Working data
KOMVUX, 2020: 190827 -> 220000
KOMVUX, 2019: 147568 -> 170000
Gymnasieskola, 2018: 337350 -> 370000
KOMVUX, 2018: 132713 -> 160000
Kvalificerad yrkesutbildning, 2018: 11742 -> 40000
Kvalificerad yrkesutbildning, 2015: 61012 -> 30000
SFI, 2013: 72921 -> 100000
==
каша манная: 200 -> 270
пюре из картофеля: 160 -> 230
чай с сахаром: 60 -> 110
---
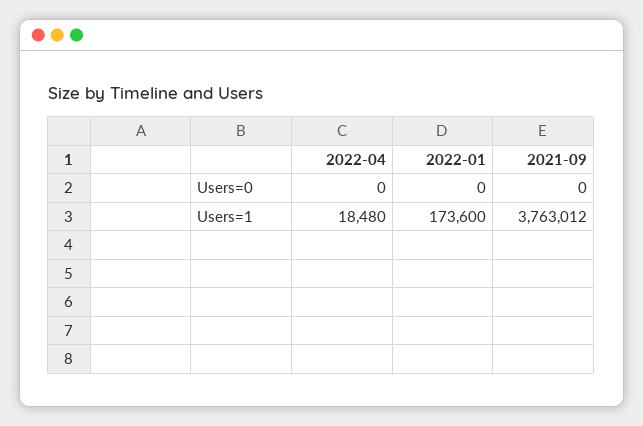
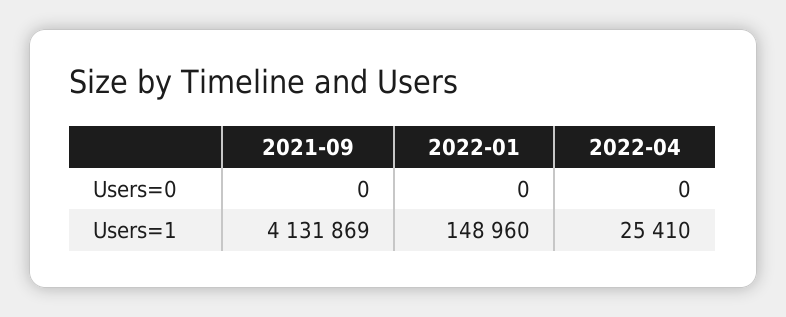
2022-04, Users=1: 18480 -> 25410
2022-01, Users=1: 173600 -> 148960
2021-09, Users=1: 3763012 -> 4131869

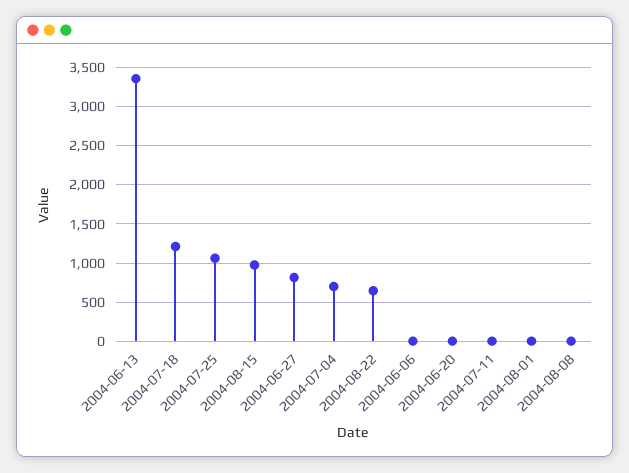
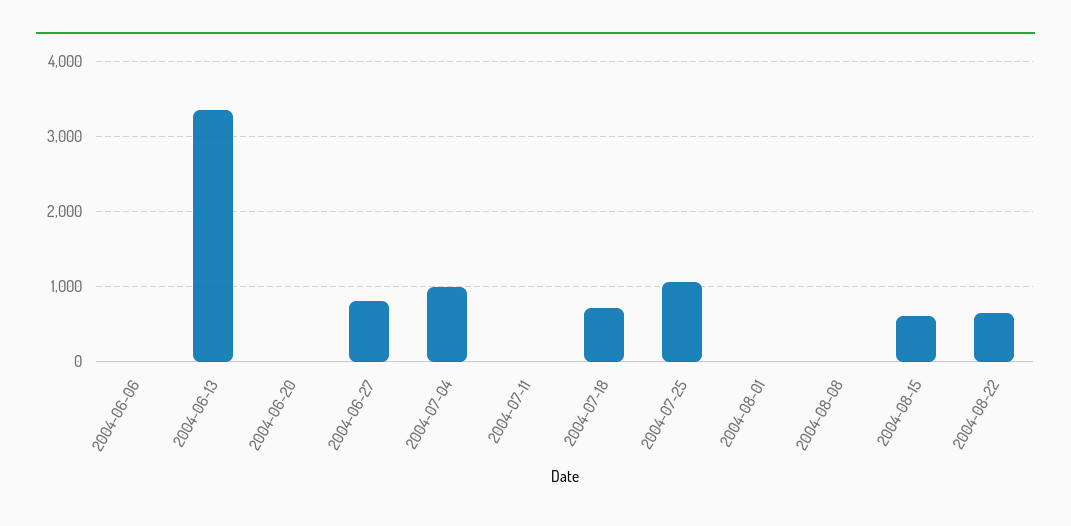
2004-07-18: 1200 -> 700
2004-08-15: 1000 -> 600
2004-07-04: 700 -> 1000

Your goal
Before answering, count every line of the records that contains "Users"; the answer is that number and nothing more.

Written answer
3